The Access groups field is also the basis for Auto-Enrollment: only courses a group can actually access can be linked to that group in an enrollment rule. This is what lets membership extensions such as Membership Pro enrol paying members automatically.
Category permissions
Categories have two user group fields:
| Field | Controls |
|---|---|
| Access user groups | Which user groups can see courses in this category. Multi-select. |
| Admin user groups | Which user groups can manage courses in this category. Multi-select. Admin groups automatically have view access. |
Category admin inheritance
Admin access to categories is inherited downward through the category hierarchy:
- If a user has admin access to a parent category, they automatically have admin access to all its subcategories.

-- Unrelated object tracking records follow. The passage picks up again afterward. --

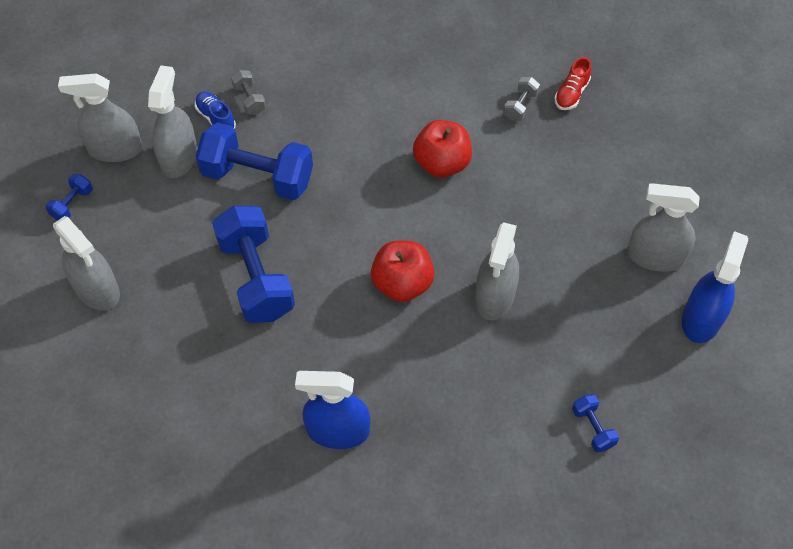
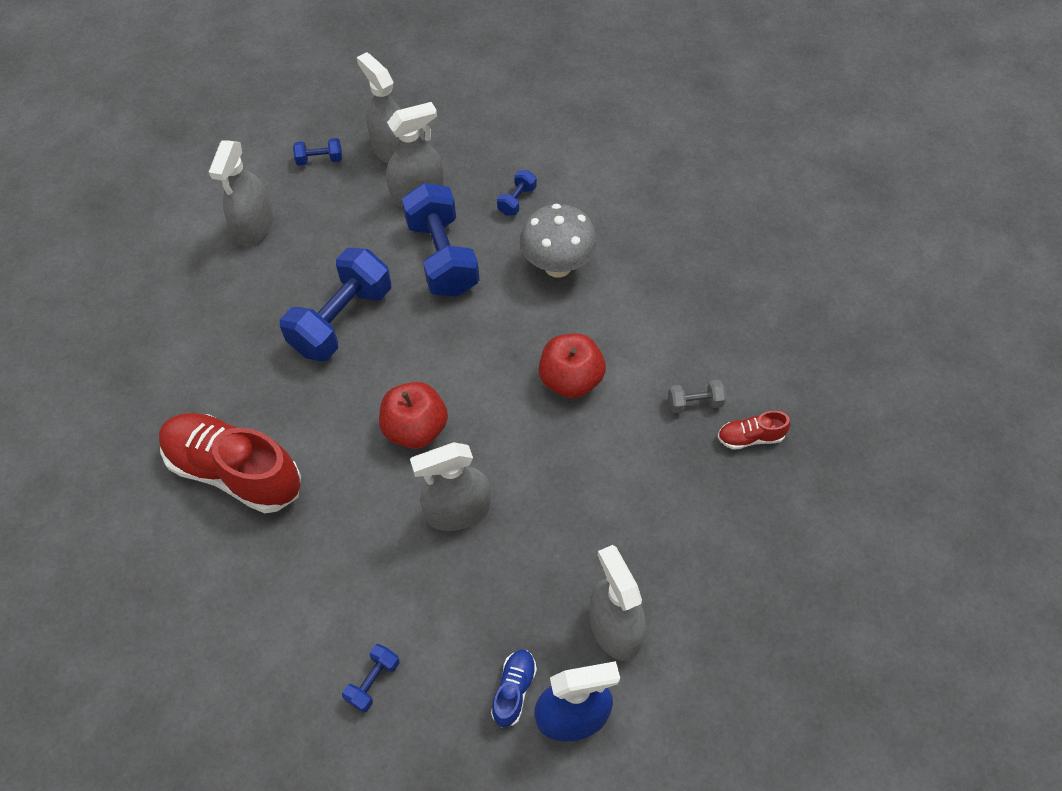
camera: 55 degrees right, 0 degrees up
(216, 118) = (478, 192): blue shoe -> blue shoe (514, 690)
(249, 99) = (517, 201): grey dumbbell -> blue dumbbell
(335, 111) = (558, 266): none -> grey mushroom
(338, 430) = (235, 471): blue spray bottle -> red shoe

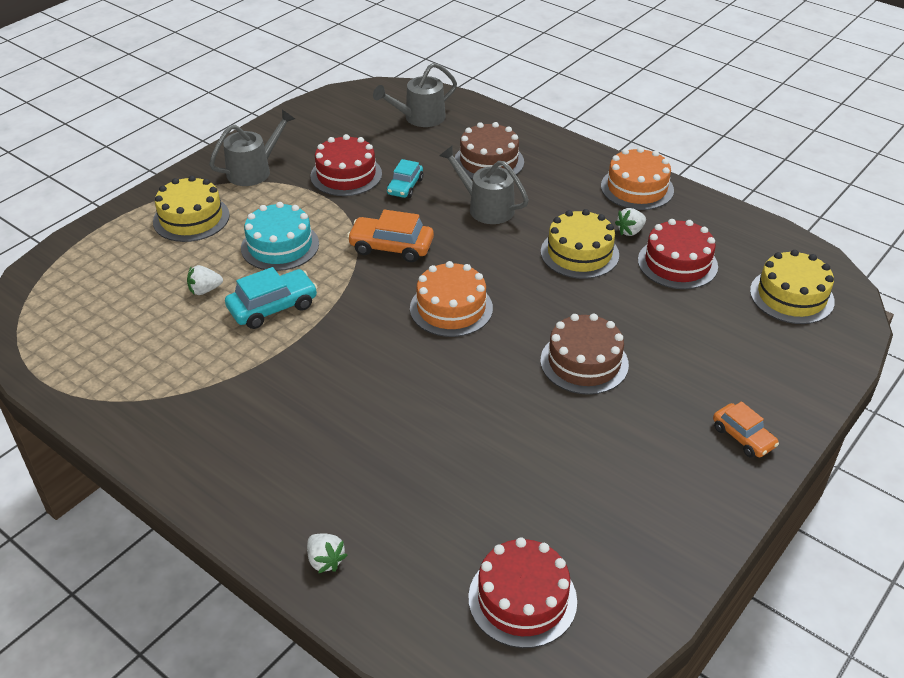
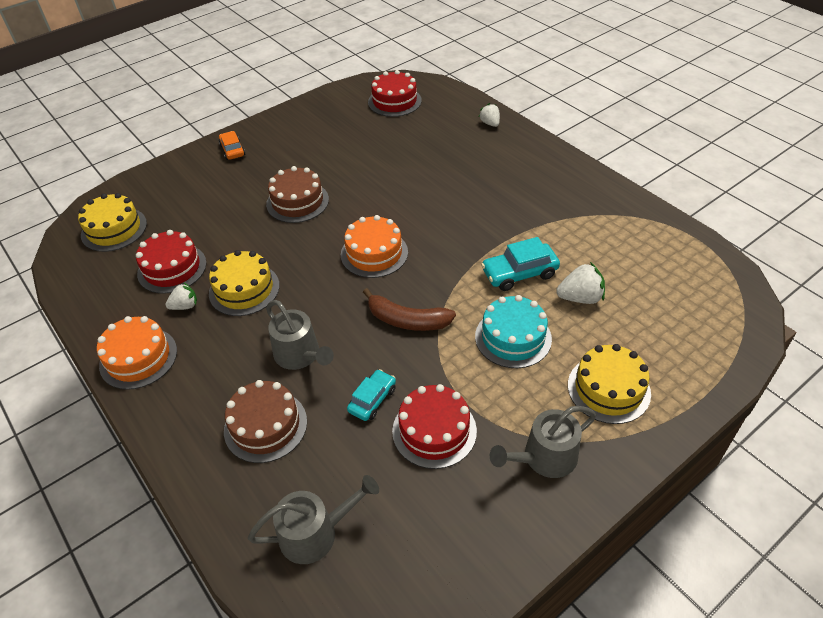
camera: 165 degrees left, 5 degrees up
(205, 290) = (580, 298): white strawberry -> white strawberry, size x1.51
(391, 247) = (407, 320): orange car -> brown banana

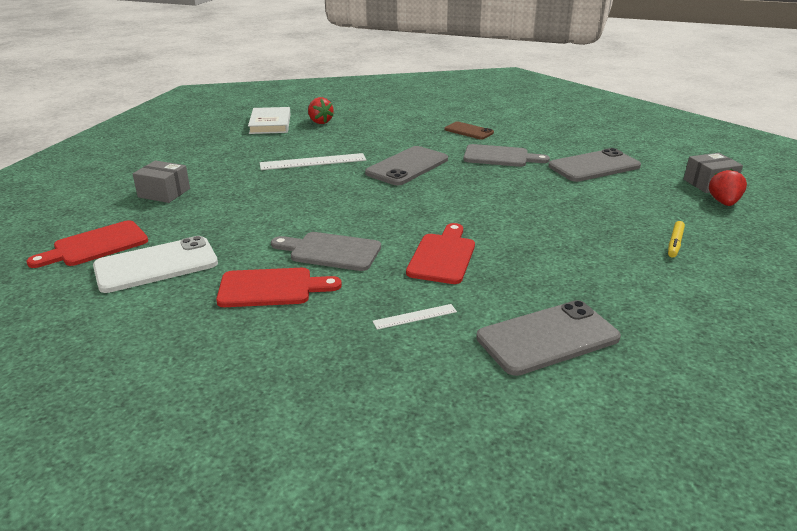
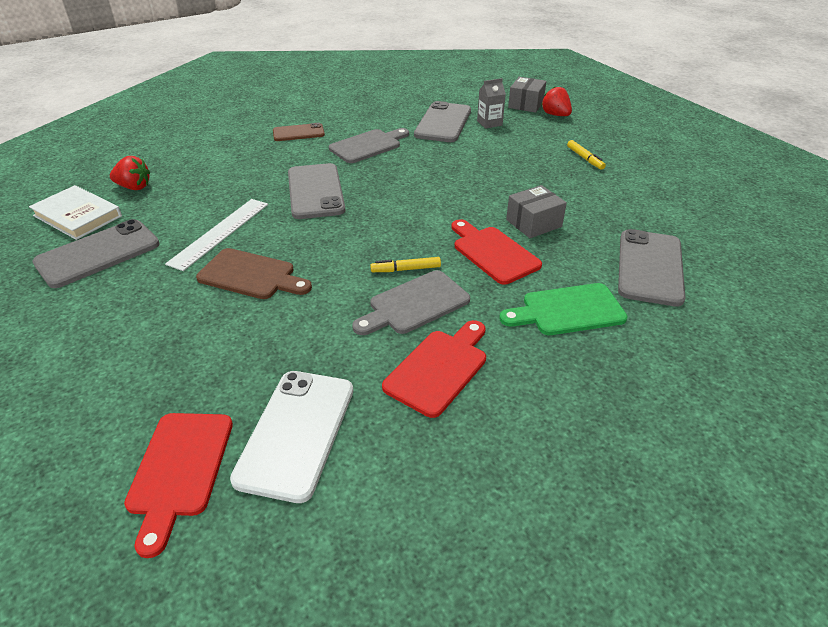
camera: 50 degrees left, 10 degrees up
(164, 193) = (125, 361): grey box -> grey box (533, 223)
(244, 144) = (98, 254): none -> grey phone
(284, 189) = (251, 275): none -> brown cutting board
(367, 232) = (406, 269): none -> yellow marker
(415, 316) = (567, 310): white ruler -> green cutting board
(637, 182) = (489, 123): none -> grey carton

- Subcategories can have additional admin groups, but they cannot remove access granted by the parent.
In this example, Safety Managers can manage all three categories. First Aid Team can only manage the "First Aid" subcategory.
Instructor permissions
Instructors have a User groups field that determines visibility in the frontend admin:
- The instructor list in the frontend admin is filtered to show only instructors whose user groups overlap with the user's category admin permissions.
- When creating a course, the instructor dropdown is filtered to match the category's user groups.
Frontend admin access
The frontend admin menu and views are only available to users who have at least one admin role. The system checks these conditions:
| View | Who has access |
|---|---|
| Courses | Users with course admin or category admin access to at least one course. |
| Categories | Users with category admin access to at least one category. |
| Instructors | Users with category admin access (instructor visibility is based on category groups). |
| Statistics | Users with admin access or view statistics access to at least one course. |
| Certificates | Same as statistics. |
| Reset requests | Users linked to an instructor who is assigned to courses, or users with course admin access. |
Joomla super administrators (core.admin) always have full access to everything in EasyLearn — all courses, categories, statistics and admin views.
Admin menu visibility
The frontend admin menu dropdown only appears for users with at least one admin role. The menu items are dynamically filtered:
- Administration group — Courses, Categories, Instructors (only items the user has access to).
- Statistics group — Statistics, Certificates (only if the user has statistics access).
- Support group — Reset Requests (only if the user can handle requests).
The current view is highlighted in the menu.
Excluded groups
Two Joomla user groups are always excluded from permission checks:
- Public (group 1) — Anonymous visitors. Courses cannot be made public.
- Guest (group 9) — Guest users. Courses cannot be assigned to guests.
These groups are filtered out of all user group selection fields to prevent accidental configuration.
Practical example
Here is how you might set up permissions for a multi-department organisation:
Joomla user groups
EasyLearn configuration
| Entity | Access groups | Admin groups |
|---|---|---|
| Category: "Company A Training" | Company A | Company A Admins |
| Category: "Company B Training" | Company B | Company B Admins |
| Course: "Sales Onboarding" | Sales | Company A Admins |
Result
- Sales team members can see and enrol in "Sales Onboarding".
- Engineering members cannot see "Sales Onboarding" (wrong access group), but they can see other courses in "Company A Training" if those courses include their group.
- Company A Admins can manage all courses in "Company A Training" (via category admin) and see all statistics.
- Company B users cannot see anything from Company A.